Caught in the Light / Robert Goddard

This book was recommended to me by a friend – partly because of the Viennese setting in the beginning, partly because I love a good mystery.

I was definitely not disappointed: The build up of the love story between photographer Ian and mysterious Marian Esguard is fast, passionate and leads to him destroying his married life and – in the final moments – everything that matters to him. And all of that out of an exaggerated, somewhat archaic sense of revenge and pay back, until he finally faces up to what he had tried to keep out of his mind out of self preservation: a car accident that had been his fault and cost an innocent woman her life.

I liked the flashbacks to the 1830ies, where a woman named Esguard apparently discovers photography a good 30 years before photography was actually perfected by a male scientist. This background-story which ensnares Ian and doesn’t let him go until he is destroyed is also the books only weakness. I’d have loved to find an explanation – a way of showing that either he was going slightly mad during his quest to find Marian again or he was being led on (but then what about the schoolgirl in an old school’s uniform he saw?) by his nemesis.  – It seems as if my only complaint would be the book ended to soon!

review by amazon.com

If you’ve read any of Robert Goddard’s topnotch psychological thrillers (including Beyond Recall, Out of the Sun, and Hand in Glove), you know that he specializes in setting up an impossible situation and then showing how it is in fact diabolically possible. Caught in the Lightis no exception.

When photographer Ian Jarrett, on assignment in snowy Vienna, meets and falls in love with a mysterious woman named Marian Esguard, the sex is terrific and their future back in England looks happy. Jarrett walks out on his wife and 15-year-old daughter and goes off to await his new lover. But she doesn’t show up, and Jarrett decides to track her down. In the process he unearths an out-of-this-world mystery: Marian may well be a ghost from the past (and a ghost with a grudge). That would certainly explain why none of the pictures of Marian come out. During the 19th century, a woman of the same name claimed to have discovered the techniques of modern photography, but she never received the credit for it.

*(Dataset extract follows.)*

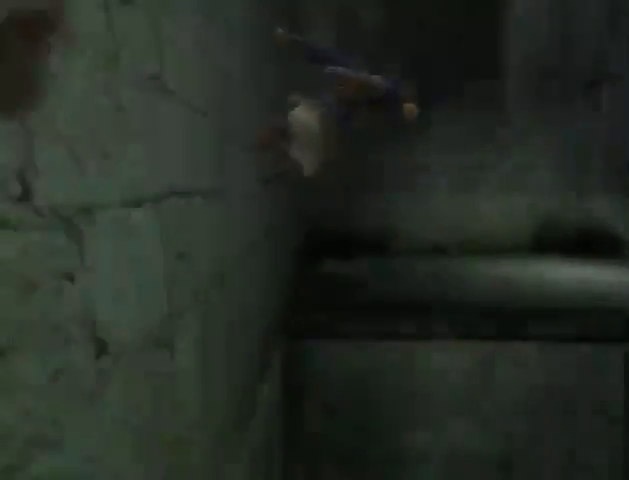
{"buttons": ["A"], "left_stick": "up-right", "right_stick": "center", "events": [[167, "R1", "up"], [267, "left_stick", "up-right"], [500, "A", "down"]]}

Quickly–perhaps a little too quickly–other people appear on the scene to explain the unexplainable. There’s the London psychotherapist who has been treating Eris Moberly (the woman who calls herself Marian Esguard); there’s a slick financier with a shadowy background and unknown motives. But despite these secondary characters popping out of the woodwork, Goddard is a master craftsman: he lures us into his fun house expertly, then guides us through the dark tunnels, cackling madly. An added bonus is a reverence for the history of photography, which lights up the story.